While the genetic trait for black skin is dominant, the depth of coloration is affected by individual modifying genes in the individual breeds. This is why some breeds, such as the Ayam Cemani, have all black skin, including combs and wattles, while others will show tinges of red in these areas, blue ear lobes, or have black flesh and bones with a grey or purple cast.
Just how many breeds or types of black-skinned chicken breeds are there in the world? According to a paper published by two researchers, H. Lukanov and A. Genchev, in the 2013 journal Agriculture, Science and Technology, at the Trakia University in Stara Zagora, Bulgaria, there were at least 25 breeds and landrace groups of these birds, most of which came from Southeast Asia. China had several well-known and well-distributed breeds within the nation. Other nations, including India, also had regional breeds of these melanistic, black-skinned chickens.
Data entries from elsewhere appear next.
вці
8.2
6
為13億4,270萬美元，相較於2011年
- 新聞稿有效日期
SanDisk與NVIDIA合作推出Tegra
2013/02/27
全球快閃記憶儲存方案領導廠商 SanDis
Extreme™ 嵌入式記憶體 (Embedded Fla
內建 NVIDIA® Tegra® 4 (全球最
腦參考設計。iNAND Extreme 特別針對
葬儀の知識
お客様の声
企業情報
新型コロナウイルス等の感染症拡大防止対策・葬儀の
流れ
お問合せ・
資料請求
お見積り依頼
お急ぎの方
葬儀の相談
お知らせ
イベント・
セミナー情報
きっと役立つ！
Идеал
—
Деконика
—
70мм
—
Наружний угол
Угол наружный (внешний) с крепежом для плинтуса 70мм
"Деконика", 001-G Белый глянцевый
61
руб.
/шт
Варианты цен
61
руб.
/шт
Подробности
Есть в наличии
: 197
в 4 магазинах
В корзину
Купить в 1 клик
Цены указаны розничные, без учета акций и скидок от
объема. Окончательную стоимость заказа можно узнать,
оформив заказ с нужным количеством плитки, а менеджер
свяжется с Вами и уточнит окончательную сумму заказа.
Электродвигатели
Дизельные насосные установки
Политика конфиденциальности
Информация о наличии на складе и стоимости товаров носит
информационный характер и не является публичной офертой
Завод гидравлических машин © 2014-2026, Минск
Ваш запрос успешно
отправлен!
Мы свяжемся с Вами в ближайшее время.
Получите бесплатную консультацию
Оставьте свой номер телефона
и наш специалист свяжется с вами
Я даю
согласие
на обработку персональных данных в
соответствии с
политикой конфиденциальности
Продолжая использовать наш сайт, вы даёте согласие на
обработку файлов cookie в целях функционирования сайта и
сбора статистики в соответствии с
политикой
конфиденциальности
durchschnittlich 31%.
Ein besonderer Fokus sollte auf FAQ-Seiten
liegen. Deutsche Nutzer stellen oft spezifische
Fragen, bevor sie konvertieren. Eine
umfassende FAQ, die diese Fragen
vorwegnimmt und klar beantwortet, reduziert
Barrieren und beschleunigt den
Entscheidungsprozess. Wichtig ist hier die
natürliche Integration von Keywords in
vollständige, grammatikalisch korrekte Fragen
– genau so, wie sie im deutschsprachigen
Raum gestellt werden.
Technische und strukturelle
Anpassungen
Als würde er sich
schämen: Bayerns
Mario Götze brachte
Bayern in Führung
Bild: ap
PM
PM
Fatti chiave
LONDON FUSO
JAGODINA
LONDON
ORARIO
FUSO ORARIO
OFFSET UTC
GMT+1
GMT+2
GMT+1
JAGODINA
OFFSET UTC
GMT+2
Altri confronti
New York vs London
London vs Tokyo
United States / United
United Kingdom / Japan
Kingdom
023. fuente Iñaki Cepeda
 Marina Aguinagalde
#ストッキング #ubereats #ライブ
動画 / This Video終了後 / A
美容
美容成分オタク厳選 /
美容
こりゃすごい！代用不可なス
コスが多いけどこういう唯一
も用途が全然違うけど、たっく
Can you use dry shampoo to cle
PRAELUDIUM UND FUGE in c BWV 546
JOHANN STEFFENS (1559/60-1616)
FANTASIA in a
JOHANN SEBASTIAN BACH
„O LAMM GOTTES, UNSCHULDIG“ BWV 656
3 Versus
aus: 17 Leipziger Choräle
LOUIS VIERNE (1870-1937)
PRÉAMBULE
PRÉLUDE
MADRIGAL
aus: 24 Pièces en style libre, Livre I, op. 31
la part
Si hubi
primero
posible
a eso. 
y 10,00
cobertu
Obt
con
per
One very popular and pretty bird farmed commercially in China for its blue eggs, as well as black skin, meat, and bones, is the Dongxiang breed. In India, another breed of chicken with black skin, meat, and bones, the Kadaknath, is extremely popular. Hailing from the Indian state of Madhya Pradesh, the Kadaknath is in such demand that it was in danger of becoming extinct. The state government considers it a regional treasure and started a program which hired 500 families existing below the Indian government’s poverty line to raise commercial populations of the bird to meet the regional demand.
The color and hues of chicken skin, as well as coloration in the meat, organs, and bones, have wide diversity throughout the world. The extreme and fascinating genetic variances that these little creatures possess just add to the many reasons why most of us find them so irresistible. So, what color skin do your chickens have?